Bronzes by Giacometti, whose doubt-infused work fascinated contemporary writers and artists ranging from Jean-Paul Sartre to Pablo Picasso, will be shown alongside the Borghese Gallery's permanent collection embracing Neoclassical sculptures like Antonio Canova's Paolina and Gian Lorenzo Bernini's Baroque Apollo and Daphne as well as ancient Roman-Greek and Egyptian statues.

"Giacometti: La scultura" was organized by the director of the Roman museum Anna Coliva, and by Christian Klemm, one of the leading experts on Giacometti and the author of a number of monographs on the artist, who selected the 40 works of art and studied their collocation beside the Villa's extraordinary collection.

Giacometti earned a reputation in the early 1930s in Paris through his erotic and ironic Surrealist figures.

After rejecting Surrealism, during and after the Second World War, he started creating his stunning pole-like human bodies widely perceived as metaphors for post-war trauma and doubt.

The elusive charisma of Giacometti's work has influenced a range of contemporary sculptors from David Smith to Mark di Suvero, embodying a century of great political, historic and cultural turmoil.

The tragic emphasis and poetry of his art is enhanced in the exhibit by its juxtaposition with the permanent Borghese collection, ranging from ancient Roman to Baroque sculptures, including Bernini's powerful David.

The sensual shape of Giacometti's Femme couchée qui reve (1929) can be admired alongside Canova's Paolina, whose gaze stares towards the Tete qui regarde (1929), another early work by Giacometti.

Visitors can imagine the heavy steps of Giacometti's Homme qui marche (1947) and of Bernini's Aeneas as he makes arduous progress while carrying Anchises.

The unstable balance of Homme qui chavire (1950) can be compared to David's, also by Bernini, while the mysterious, dark Femme qui marche (1932-1936) is on display in the equally breath-taking Egyptian room.

Indeed, the artist's flattened heads and stark profiles are often reminiscent of ancient Egyptian figures.

The 40 Giacometti works of art on display are a voyage through his art's burning energy as he investigates the vital depth of men and women by reducing the human body to its essence.

Born in the Bergell Valley in Italian-speaking Switzerland in 1901, Giacometti moved to Paris in 1922, when the art scene was vibrant and wide open. Paris was his home until his death in 1966, aged 64.

His Surrealist works in the 1930s are at once elegant and perverse. Sculptures like the Disagreable Objects are at once aggressive and innocent, a reflection of the Surrealist preoccupation with sexuality.

Giacometti's women are objects of desire yet dangerous while the artist is also attracted to androgyny for its duality - a metaphor for the totality of life.

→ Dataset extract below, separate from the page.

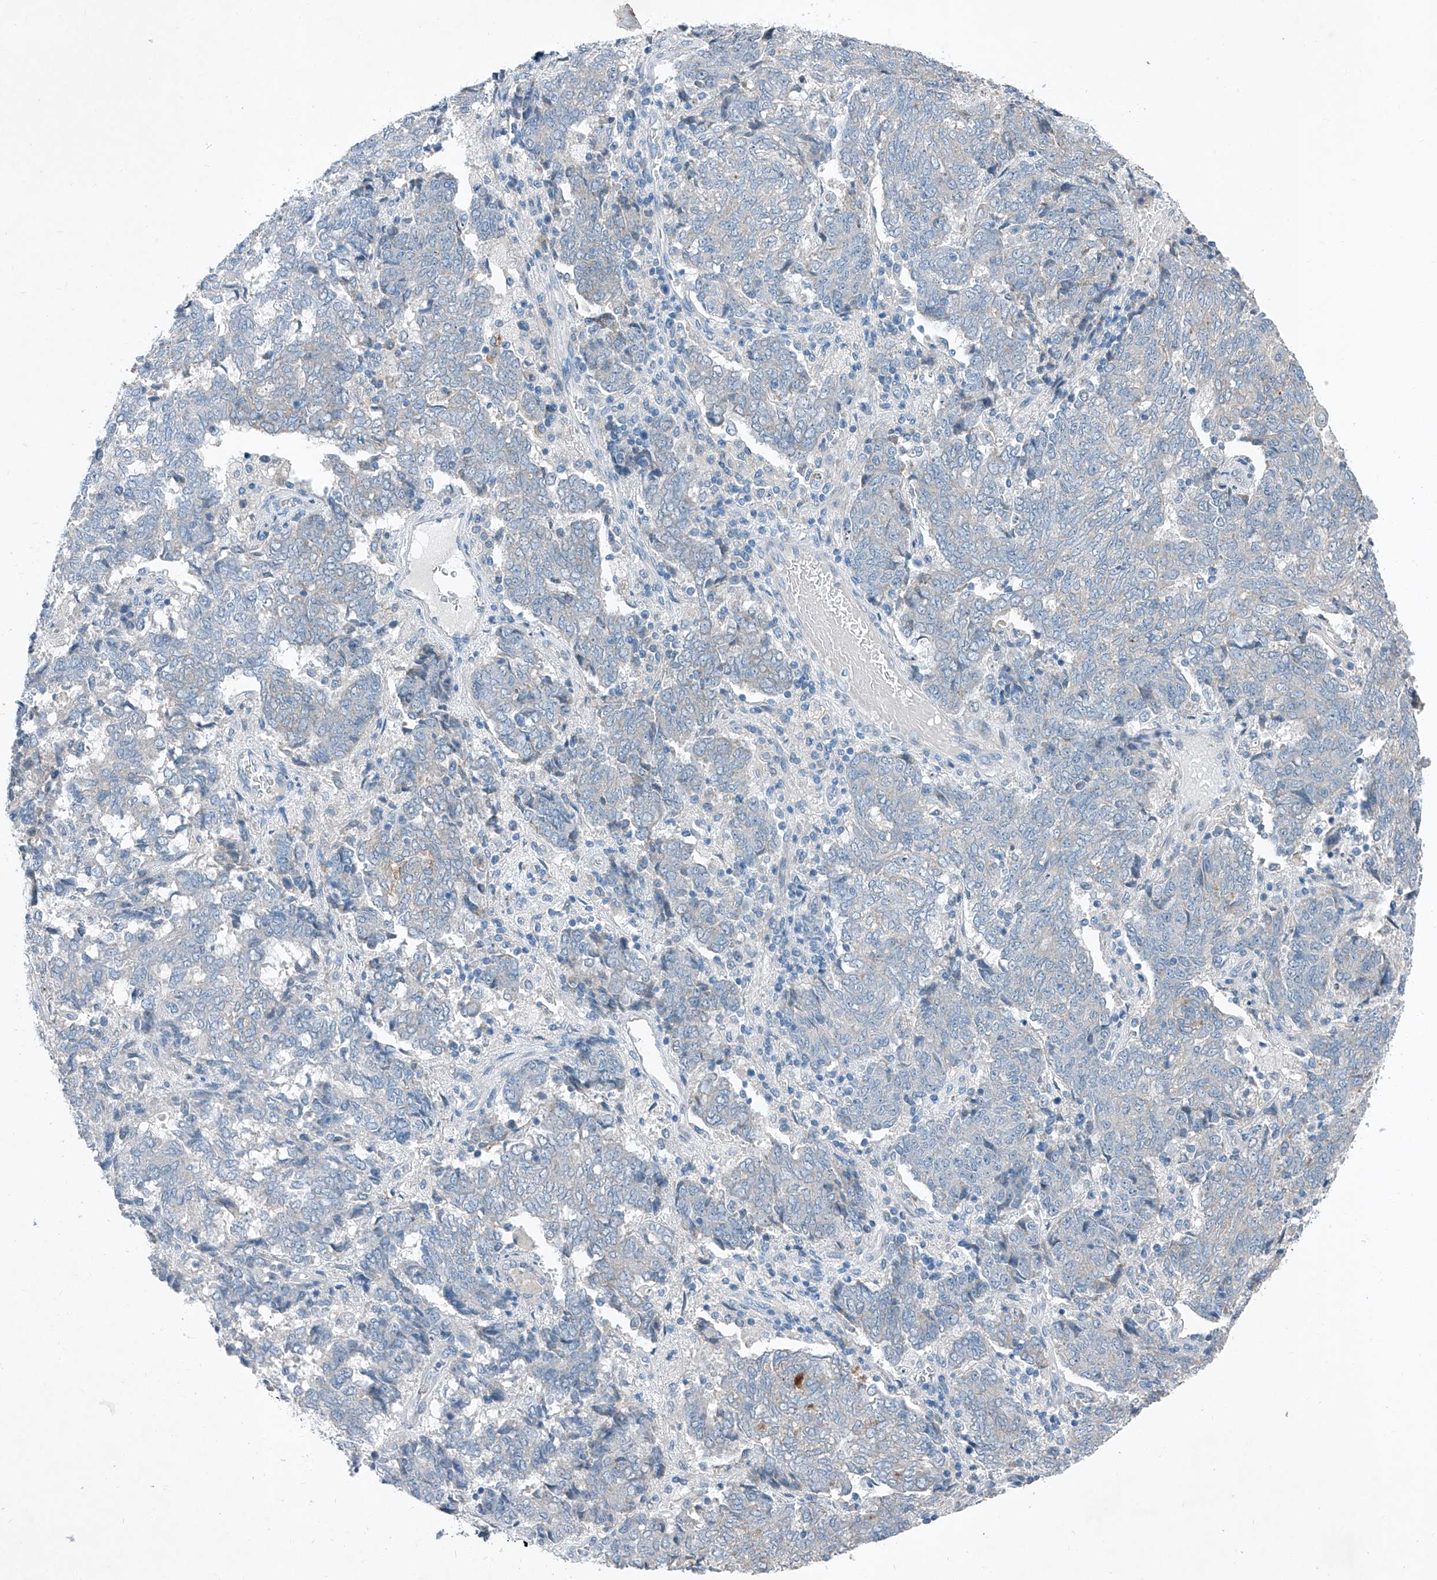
{"staining": {"intensity": "negative", "quantity": "none", "location": "none"}, "tissue": "endometrial cancer", "cell_type": "Tumor cells", "image_type": "cancer", "snomed": [{"axis": "morphology", "description": "Adenocarcinoma, NOS"}, {"axis": "topography", "description": "Endometrium"}], "caption": "This is an IHC image of adenocarcinoma (endometrial). There is no expression in tumor cells.", "gene": "MDGA1", "patient": {"sex": "female", "age": 80}}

In the exhibit, the tragic awareness of the potential failures and frailty of mankind portrayed by Giacometti emerges in stark contrast to the human greatness glorified by the Borghese permanent collection.

The exhibit starts with the artist's late works including Grand Femme Debout I (1960) and Homme qui marche I (1960) and continues with the artist's 1920s works in the Canova room, including Femme couchée qui reve (1929), Femme chouchée (1929) and Homme (Apollon) (1929).

The Hermaphrodite Room hosts, among others, Femme Egorgée (1932) while Portrait de Madina Visconti (1932) and Tete d'Annette (1959) can be admired in the Vestibule.

The show ends in the Lanfranco Room with Giacometti's most celebrated busts including his wife's Annette as, by the mid-1950s, the artist increasingly focused on portraiture, sculpting his family and immediate circle of friends, to masterfully convey the psychological intensity of the human face.